Dec. 4: Last Sunday, a popular local female columnist wrote about thriftiness. Her mother is sensible and frugal, the columnist wrote, because she catches the drippings of water from under the sink and uses them to water the garden. She re-uses paper bags. She runs around turning off any lights in the house and keeps the thermostat at 65 in the winter. How admirable. I’ve heard it all. But as a former counterculturalist who was all gung-ho about living the Thrifty Life to save the planet and the cash flow, I’ve concluded that the popular Tightwad movement of the last decade is a crock.
It’s an illusion that attracts middle class people mostly—the rich don’t need to worry, and the poor are already squeezing nickels till they scream---and gives the believers something even better than the money they imagine they’ll save, and that is a sense of control and self-restraint that feels as good and righteous turning down a piece of chocolate cake. With our country’s Puritanical heritage, strands of that old belief that excess is sinful and denial is godly remains in the culture even today. In a country of abundance, people indulge hugely with every “vice,” from eating and drinking to spending lots of money, and then are expected to feel remorseful, like an alcoholic the morning after a binge, and choose abstinence, whether it be from drinking or blowing money on luxuries. The Tightwad movement was popularized by that housewife Amy Dascyznski or whatever her name is, who used to go around the talk show circuit explaining how much money she saved by washing and re-using her aluminum foil, saving string, and shopping at Good Will. The idea sells well on Amazon. But come now, is it the high price of aluminum foil that hits people hard in the budget?
No, the real budget bruisers come from the areas in which people generally have little or no control: taxes, illnesses, car problems, job losses, moves, broken appliances, dental work, leaking roofs, and the like. All the money saved from recycled water drippings and the lower electrical bill would not even put a dent in the cost of the new valves for the car. People can and do work hard all their lives, live frugally, save money, pile up pennies like Silas Marner, even re-use aluminum foil, but then if the unexpected strikes, their savings could be wiped out. My sister, for instance, worries all the time. She has health insurance, but the deductible is $3,000 and it pays 80% of any medical problem. The cost of the remaining 20% of, say, a major surgery, would be off the chain.

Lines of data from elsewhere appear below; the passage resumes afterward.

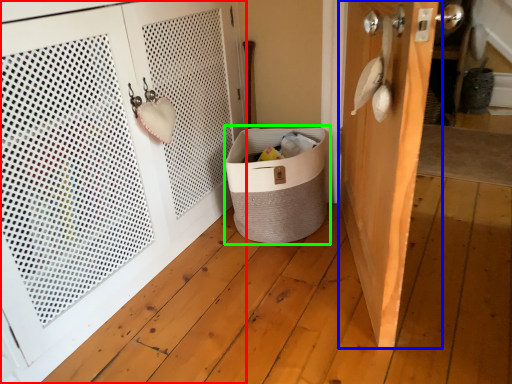
Question: Which object is positioned farthest from door (highlighted by a red box)? Select from door (highlighted by a blue box) and laundry basket (highlighted by a green box).

Choices:
 (A) door
 (B) laundry basket

Answer: (A)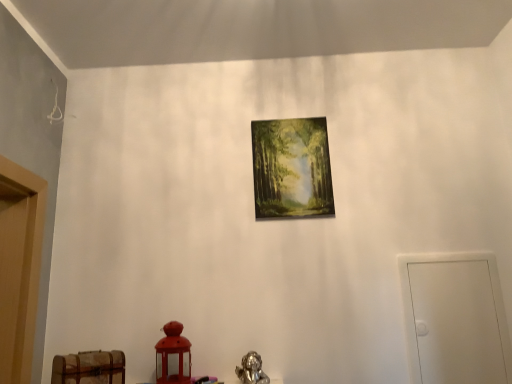
Question: From a real-world perspective, is wooden chest at lower left located beneath matte wooden picture frame at center?

Choices:
 (A) yes
 (B) no

Answer: (A)

Question: Does wooden chest at lower left have a lesser width compared to matte wooden picture frame at center?

Choices:
 (A) yes
 (B) no

Answer: (B)

Question: Could matte wooden picture frame at center be considered to be inside wooden chest at lower left?

Choices:
 (A) no
 (B) yes

Answer: (A)

Question: Is wooden chest at lower left placed right next to matte wooden picture frame at center?

Choices:
 (A) yes
 (B) no

Answer: (B)

Question: From a real-world perspective, is wooden chest at lower left on matte wooden picture frame at center?

Choices:
 (A) yes
 (B) no

Answer: (B)

Question: Considering the relative positions of white matte door at right and wooden chest at lower left in the image provided, is white matte door at right to the left or to the right of wooden chest at lower left?

Choices:
 (A) right
 (B) left

Answer: (A)

Question: Considering the positions of point (468, 294) and point (67, 382), is point (468, 294) closer or farther from the camera than point (67, 382)?

Choices:
 (A) closer
 (B) farther

Answer: (B)

Question: From the image's perspective, is white matte door at right located above or below wooden chest at lower left?

Choices:
 (A) above
 (B) below

Answer: (A)

Question: In terms of size, does white matte door at right appear bigger or smaller than wooden chest at lower left?

Choices:
 (A) small
 (B) big

Answer: (B)

Question: Is wooden chest at lower left in front of or behind white matte door at right in the image?

Choices:
 (A) behind
 (B) front

Answer: (B)

Question: In terms of width, does wooden chest at lower left look wider or thinner when compared to white matte door at right?

Choices:
 (A) wide
 (B) thin

Answer: (A)

Question: From a real-world perspective, is wooden chest at lower left above or below white matte door at right?

Choices:
 (A) above
 (B) below

Answer: (B)

Question: Based on their sizes in the image, would you say wooden chest at lower left is bigger or smaller than white matte door at right?

Choices:
 (A) big
 (B) small

Answer: (B)

Question: Considering the relative positions of white matte door at right and matte wooden picture frame at center in the image provided, is white matte door at right to the left or to the right of matte wooden picture frame at center?

Choices:
 (A) left
 (B) right

Answer: (B)

Question: Is point (421, 314) closer or farther from the camera than point (270, 183)?

Choices:
 (A) farther
 (B) closer

Answer: (B)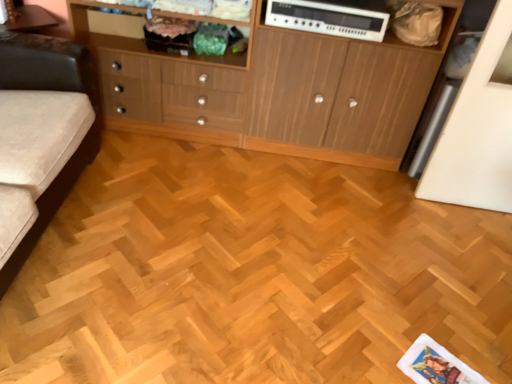
Question: Is wooden cabinet at center taller or shorter than white plastic stereo at upper center?

Choices:
 (A) tall
 (B) short

Answer: (A)

Question: Considering the positions of wooden cabinet at center and white plastic stereo at upper center in the image, is wooden cabinet at center wider or thinner than white plastic stereo at upper center?

Choices:
 (A) thin
 (B) wide

Answer: (B)

Question: Estimate the real-world distances between objects in this image. Which object is closer to the wooden cabinet at left?

Choices:
 (A) wooden cabinet at center
 (B) white plastic stereo at upper center
 (C) light brown wood parquet floor at center

Answer: (A)

Question: Based on their relative distances, which object is farther from the light brown wood parquet floor at center?

Choices:
 (A) wooden cabinet at center
 (B) white plastic stereo at upper center
 (C) wooden cabinet at left

Answer: (B)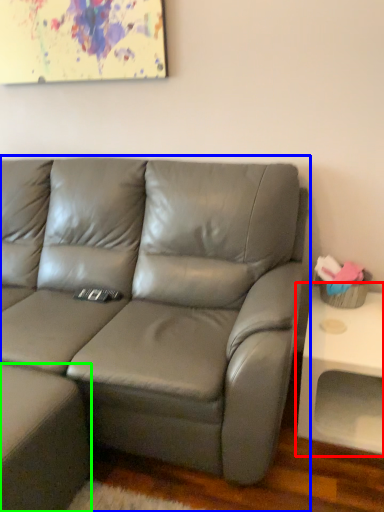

If it makes people happy to do the little things to cut the electric or water bill, super; the saved money might be enough for a dinner for two at a nice restaurant. But these petty savings probably won’t protect a person from the big-ticket bills. I wish, therefore, that authors and gurus would stop smugly presenting the little thrift tips as the solution for a perfect and prosperous life. I also wish gullible people would stop buying into it, literally and figuratively.